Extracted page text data
***

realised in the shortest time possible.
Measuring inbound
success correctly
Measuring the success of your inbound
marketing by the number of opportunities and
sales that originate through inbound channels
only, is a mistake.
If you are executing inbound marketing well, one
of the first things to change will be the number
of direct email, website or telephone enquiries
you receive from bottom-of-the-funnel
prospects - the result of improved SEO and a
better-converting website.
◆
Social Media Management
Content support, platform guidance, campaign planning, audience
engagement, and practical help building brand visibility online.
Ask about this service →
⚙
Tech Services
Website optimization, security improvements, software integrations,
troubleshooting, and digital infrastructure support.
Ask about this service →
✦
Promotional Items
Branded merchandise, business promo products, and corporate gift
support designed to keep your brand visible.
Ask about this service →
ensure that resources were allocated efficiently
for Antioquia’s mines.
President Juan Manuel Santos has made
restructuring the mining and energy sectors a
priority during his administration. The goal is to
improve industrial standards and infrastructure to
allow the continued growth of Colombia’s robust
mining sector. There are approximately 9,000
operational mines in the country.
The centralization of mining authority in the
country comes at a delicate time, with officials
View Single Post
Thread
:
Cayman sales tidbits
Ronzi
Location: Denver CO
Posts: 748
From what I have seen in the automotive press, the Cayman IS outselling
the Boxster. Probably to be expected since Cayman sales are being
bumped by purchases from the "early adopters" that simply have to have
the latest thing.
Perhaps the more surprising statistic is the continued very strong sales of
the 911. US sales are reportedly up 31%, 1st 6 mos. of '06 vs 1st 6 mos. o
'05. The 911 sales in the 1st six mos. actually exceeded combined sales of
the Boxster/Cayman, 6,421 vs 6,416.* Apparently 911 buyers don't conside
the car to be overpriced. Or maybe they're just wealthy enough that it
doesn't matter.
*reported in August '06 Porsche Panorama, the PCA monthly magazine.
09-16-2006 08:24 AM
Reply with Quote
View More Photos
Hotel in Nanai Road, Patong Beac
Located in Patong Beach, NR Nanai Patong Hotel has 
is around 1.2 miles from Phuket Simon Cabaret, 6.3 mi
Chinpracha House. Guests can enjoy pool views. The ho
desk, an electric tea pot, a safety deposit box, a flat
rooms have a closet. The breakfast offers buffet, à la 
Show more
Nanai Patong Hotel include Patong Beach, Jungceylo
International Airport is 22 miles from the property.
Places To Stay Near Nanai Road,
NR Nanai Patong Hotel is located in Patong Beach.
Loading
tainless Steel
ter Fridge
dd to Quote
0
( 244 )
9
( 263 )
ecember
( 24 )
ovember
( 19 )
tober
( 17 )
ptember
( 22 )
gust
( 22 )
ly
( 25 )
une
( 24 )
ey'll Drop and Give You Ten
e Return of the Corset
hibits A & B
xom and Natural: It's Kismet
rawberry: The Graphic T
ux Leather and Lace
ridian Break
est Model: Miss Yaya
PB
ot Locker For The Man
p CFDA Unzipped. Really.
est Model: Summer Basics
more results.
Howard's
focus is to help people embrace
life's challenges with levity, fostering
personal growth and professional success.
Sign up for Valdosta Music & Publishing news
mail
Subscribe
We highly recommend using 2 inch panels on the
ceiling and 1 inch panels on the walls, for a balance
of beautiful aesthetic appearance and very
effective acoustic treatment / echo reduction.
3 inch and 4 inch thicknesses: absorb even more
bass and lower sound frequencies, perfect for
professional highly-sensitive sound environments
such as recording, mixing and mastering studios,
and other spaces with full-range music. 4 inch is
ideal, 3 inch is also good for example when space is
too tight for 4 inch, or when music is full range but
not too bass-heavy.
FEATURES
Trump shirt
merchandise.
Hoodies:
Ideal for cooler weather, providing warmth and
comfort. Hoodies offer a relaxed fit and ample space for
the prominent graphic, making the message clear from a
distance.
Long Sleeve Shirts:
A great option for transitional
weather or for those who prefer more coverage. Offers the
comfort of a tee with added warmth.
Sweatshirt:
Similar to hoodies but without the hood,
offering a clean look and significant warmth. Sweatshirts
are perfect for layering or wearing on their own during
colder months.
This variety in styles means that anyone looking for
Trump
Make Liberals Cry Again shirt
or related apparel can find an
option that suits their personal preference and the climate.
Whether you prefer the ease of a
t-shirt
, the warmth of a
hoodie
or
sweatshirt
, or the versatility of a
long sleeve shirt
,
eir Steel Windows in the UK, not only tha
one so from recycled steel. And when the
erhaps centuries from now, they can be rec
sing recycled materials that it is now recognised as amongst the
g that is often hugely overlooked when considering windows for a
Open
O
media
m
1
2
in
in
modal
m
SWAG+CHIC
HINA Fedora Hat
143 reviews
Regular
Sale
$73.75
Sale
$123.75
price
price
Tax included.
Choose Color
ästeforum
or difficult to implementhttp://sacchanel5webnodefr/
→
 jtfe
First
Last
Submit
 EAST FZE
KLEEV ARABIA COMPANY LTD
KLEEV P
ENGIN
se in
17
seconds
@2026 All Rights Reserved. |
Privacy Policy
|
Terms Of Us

***

- [Work request]: An exact copy of every record is needed; write it out in full.

- [Expected answer]:
realised in the shortest time possible.
Measuring inbound
success correctly
Measuring the success of your inbound
marketing by the number of opportunities and
sales that originate through inbound channels
only, is a mistake.
If you are executing inbound marketing well, one
of the first things to change will be the number
of direct email, website or telephone enquiries
you receive from bottom-of-the-funnel
prospects - the result of improved SEO and a
better-converting website.
◆
Social Media Management
Content support, platform guidance, campaign planning, audience
engagement, and practical help building brand visibility online.
Ask about this service →
⚙
Tech Services
Website optimization, security improvements, software integrations,
troubleshooting, and digital infrastructure support.
Ask about this service →
✦
Promotional Items
Branded merchandise, business promo products, and corporate gift
support designed to keep your brand visible.
Ask about this service →
ensure that resources were allocated efficiently
for Antioquia’s mines.
President Juan Manuel Santos has made
restructuring the mining and energy sectors a
priority during his administration. The goal is to
improve industrial standards and infrastructure to
allow the continued growth of Colombia’s robust
mining sector. There are approximately 9,000
operational mines in the country.
The centralization of mining authority in the
country comes at a delicate time, with officials
View Single Post
Thread
:
Cayman sales tidbits
Ronzi
Location: Denver CO
Posts: 748
From what I have seen in the automotive press, the Cayman IS outselling
the Boxster. Probably to be expected since Cayman sales are being
bumped by purchases from the "early adopters" that simply have to have
the latest thing.
Perhaps the more surprising statistic is the continued very strong sales of
the 911. US sales are reportedly up 31%, 1st 6 mos. of '06 vs 1st 6 mos. o
'05. The 911 sales in the 1st six mos. actually exceeded combined sales of
the Boxster/Cayman, 6,421 vs 6,416.* Apparently 911 buyers don't conside
the car to be overpriced. Or maybe they're just wealthy enough that it
doesn't matter.
*reported in August '06 Porsche Panorama, the PCA monthly magazine.
09-16-2006 08:24 AM
Reply with Quote
View More Photos
Hotel in Nanai Road, Patong Beac
Located in Patong Beach, NR Nanai Patong Hotel has 
is around 1.2 miles from Phuket Simon Cabaret, 6.3 mi
Chinpracha House. Guests can enjoy pool views. The ho
desk, an electric tea pot, a safety deposit box, a flat
rooms have a closet. The breakfast offers buffet, à la 
Show more
Nanai Patong Hotel include Patong Beach, Jungceylo
International Airport is 22 miles from the property.
Places To Stay Near Nanai Road,
NR Nanai Patong Hotel is located in Patong Beach.
Loading
tainless Steel
ter Fridge
dd to Quote
0
( 244 )
9
( 263 )
ecember
( 24 )
ovember
( 19 )
tober
( 17 )
ptember
( 22 )
gust
( 22 )
ly
( 25 )
une
( 24 )
ey'll Drop and Give You Ten
e Return of the Corset
hibits A & B
xom and Natural: It's Kismet
rawberry: The Graphic T
ux Leather and Lace
ridian Break
est Model: Miss Yaya
PB
ot Locker For The Man
p CFDA Unzipped. Really.
est Model: Summer Basics
more results.
Howard's
focus is to help people embrace
life's challenges with levity, fostering
personal growth and professional success.
Sign up for Valdosta Music & Publishing news
mail
Subscribe
We highly recommend using 2 inch panels on the
ceiling and 1 inch panels on the walls, for a balance
of beautiful aesthetic appearance and very
effective acoustic treatment / echo reduction.
3 inch and 4 inch thicknesses: absorb even more
bass and lower sound frequencies, perfect for
professional highly-sensitive sound environments
such as recording, mixing and mastering studios,
and other spaces with full-range music. 4 inch is
ideal, 3 inch is also good for example when space is
too tight for 4 inch, or when music is full range but
not too bass-heavy.
FEATURES
Trump shirt
merchandise.
Hoodies:
Ideal for cooler weather, providing warmth and
comfort. Hoodies offer a relaxed fit and ample space for
the prominent graphic, making the message clear from a
distance.
Long Sleeve Shirts:
A great option for transitional
weather or for those who prefer more coverage. Offers the
comfort of a tee with added warmth.
Sweatshirt:
Similar to hoodies but without the hood,
offering a clean look and significant warmth. Sweatshirts
are perfect for layering or wearing on their own during
colder months.
This variety in styles means that anyone looking for
Trump
Make Liberals Cry Again shirt
or related apparel can find an
option that suits their personal preference and the climate.
Whether you prefer the ease of a
t-shirt
, the warmth of a
hoodie
or
sweatshirt
, or the versatility of a
long sleeve shirt
,
eir Steel Windows in the UK, not only tha
one so from recycled steel. And when the
erhaps centuries from now, they can be rec
sing recycled materials that it is now recognised as amongst the
g that is often hugely overlooked when considering windows for a
Open
O
media
m
1
2
in
in
modal
m
SWAG+CHIC
HINA Fedora Hat
143 reviews
Regular
Sale
$73.75
Sale
$123.75
price
price
Tax included.
Choose Color
ästeforum
or difficult to implementhttp://sacchanel5webnodefr/
→
 jtfe
First
Last
Submit
 EAST FZE
KLEEV ARABIA COMPANY LTD
KLEEV P
ENGIN
se in
17
seconds
@2026 All Rights Reserved. |
Privacy Policy
|
Terms Of Us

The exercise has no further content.